In late 1984, he dropped the bombshell that he would be leaving Channel 5 to find work in L.A. Klonowski opposed the move, feeling they should stay in Cleveland. Ironically, her career flourished in L.A., where she handled marketing and public relations as the vice-president of a title insurance company.

"She's doing very well," Shanley said in 1987. "I get to cook and work in the yard. I just fixed the sprinkling system today."

He returned to Cleveland as sports anchor of WUAB Channel 43's new 10 p.m. news show in January 1988. His salary was said to be $70,000. As the most identifiable personality on the station, he was allowed to do 10 to 16 minutes of sports in the one-hour programs, far above the quotas allowed sports on other stations.

"I'm happy to be working here," Shanley said. "I'm happy to be working anywhere.This job is wonderful. I'll get home an hour earlier than I used to. I'm planning to be a lot more humble and pleasant."
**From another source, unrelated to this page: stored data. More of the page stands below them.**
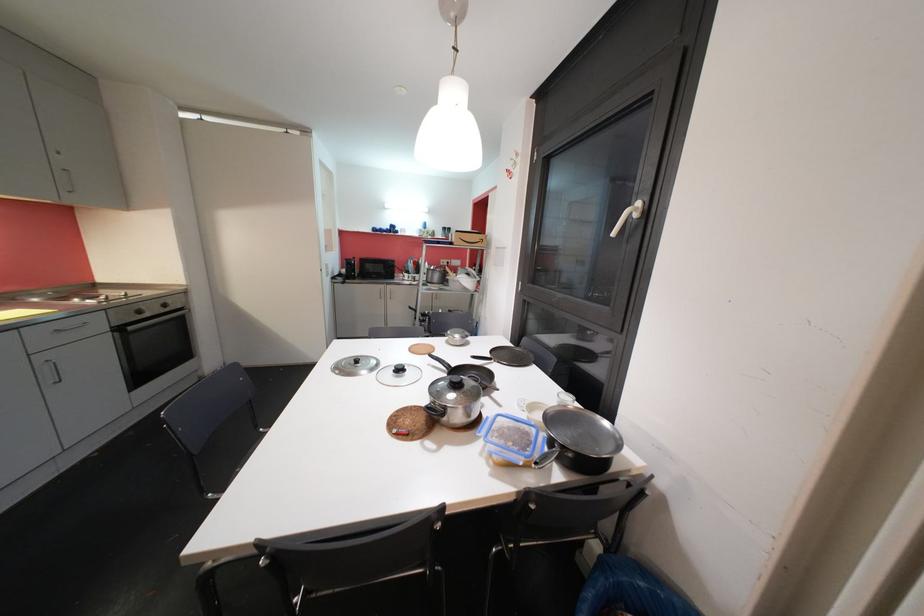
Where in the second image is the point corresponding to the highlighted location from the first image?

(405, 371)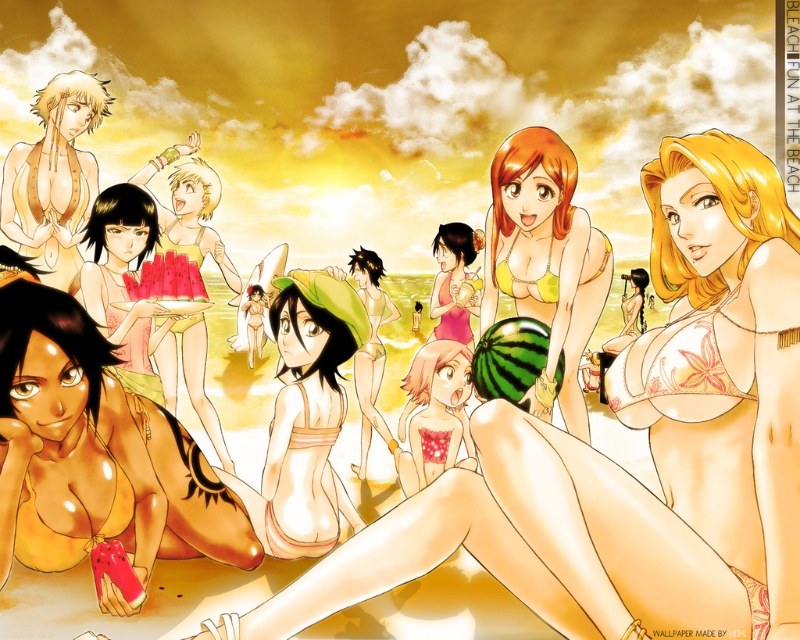
You are a photographer trying to capture a closeup of the matte yellow bikini at center and the matte green bikini at center. Since you want to focus on one of them, which bikini should you choose to ensure it appears bigger in your photo?

The matte yellow bikini at center is larger in size than the matte green bikini at center, so you should choose the matte yellow bikini at center to ensure it appears bigger in your photo.

You are a photographer trying to capture the perfect shot of the beach scene. You notice a point at coordinates (x=306, y=417). What object is located at this point?

The point at coordinates (x=306, y=417) corresponds to the matte orange bikini at center.

You are a photographer trying to capture the perfect shot of the matte yellow bikini at center and the matte green bikini at center. Which one is closer to the camera based on their positions?

The matte yellow bikini at center is positioned under the matte green bikini at center, so it is closer to the camera.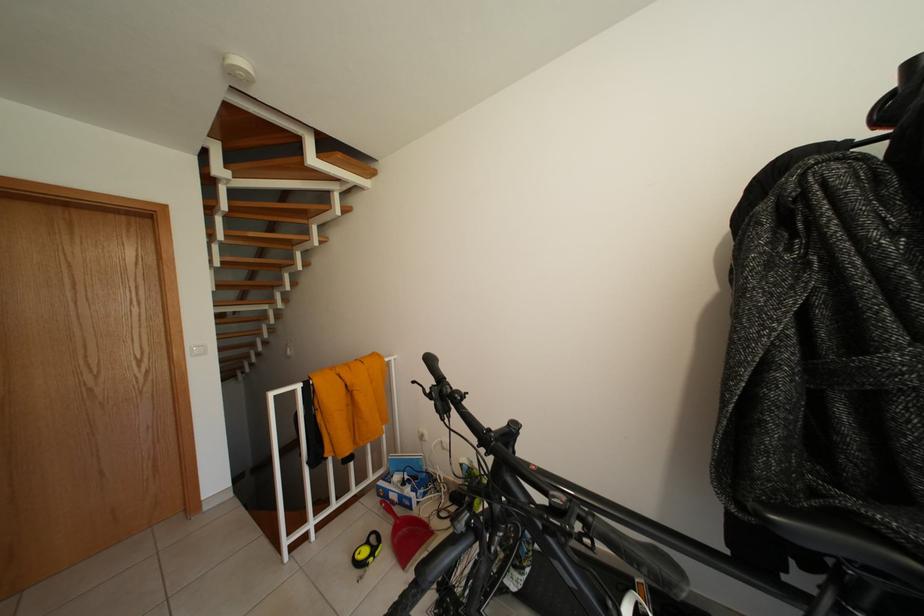
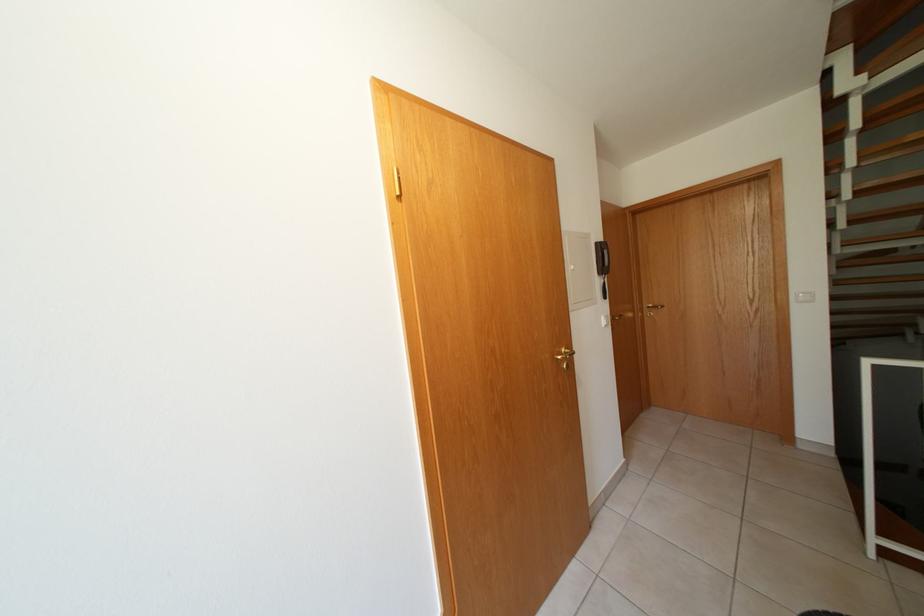
Question: The first image is from the beginning of the video and the second image is from the end. How did the camera likely rotate when shooting the video?

Choices:
 (A) Left
 (B) Right
 (C) Up
 (D) Down

Answer: (A)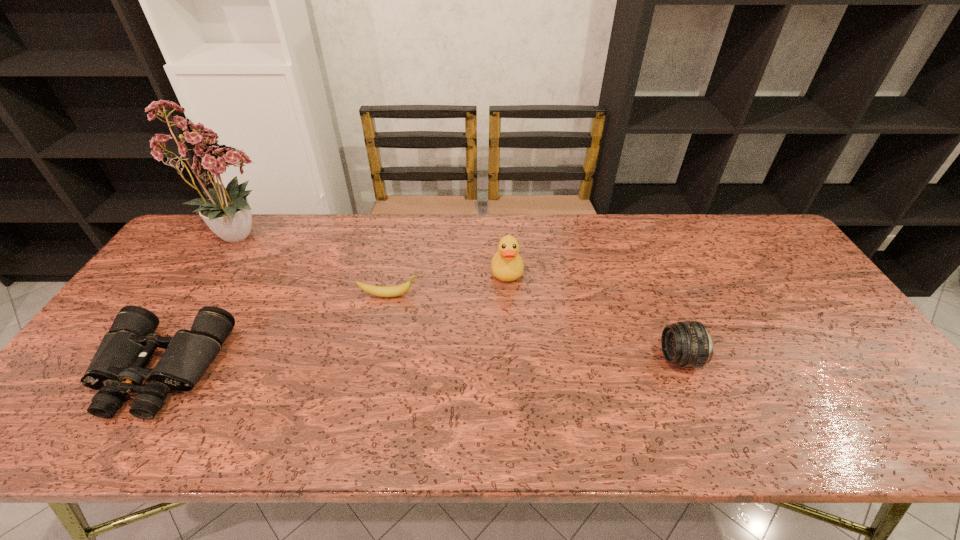
The width and height of the screenshot is (960, 540). Identify the location of empty location between the telephoto lens and the third nearest object. (535, 327).

The image size is (960, 540). I want to click on free space between the telephoto lens and the binoculars, so coord(420,364).

Locate an element on the screen. The width and height of the screenshot is (960, 540). free spot between the third object from left to right and the rightmost object is located at coordinates (535, 327).

The width and height of the screenshot is (960, 540). Identify the location of vacant point located between the binoculars and the fourth nearest object. (334, 321).

This screenshot has width=960, height=540. I want to click on free spot between the third object from right to left and the second farthest object, so click(x=448, y=284).

Identify the location of unoccupied position between the fourth nearest object and the banana. This screenshot has width=960, height=540. (448, 284).

What are the coordinates of `free spot between the telephoto lens and the tallest object` in the screenshot? It's located at (461, 296).

Identify which object is the closest to the flower arrangement. Please provide its 2D coordinates. Your answer should be formatted as a tuple, i.e. [(x, y)], where the tuple contains the x and y coordinates of a point satisfying the conditions above.

[(117, 368)]

Identify which object is located as the nearest to the second object from right to left. Please provide its 2D coordinates. Your answer should be formatted as a tuple, i.e. [(x, y)], where the tuple contains the x and y coordinates of a point satisfying the conditions above.

[(381, 291)]

Identify the location of vacant area in the image that satisfies the following two spatial constraints: 1. at the stem of the third object from right to left; 2. through the eyepieces of the binoculars. (374, 370).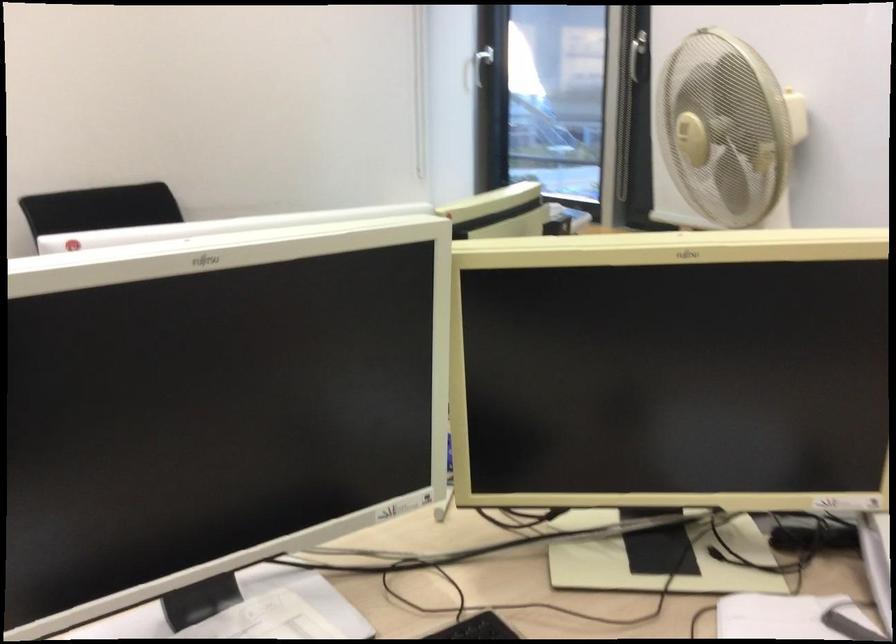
Shanley gave a lot of airtime to young sportscasters Jeff Phelps and Ron Jantz. "I don't like to sit on camera too long and bore people," he said. "It's more efficient to divide it up."

Klonowski stayed in L.A. On Feb. 17, 1988, they announced they were amicably ending their seven-year marriage.

As the years went on, Shanley seemed increasingly bored with the TV job. He said sportscasting had changed since his heyday. "There's more entertainment now and not enough substance," he said.

Shanley left the station in December 1996, when his contract was not renewed, ending a remarkable 33-year Cleveland career.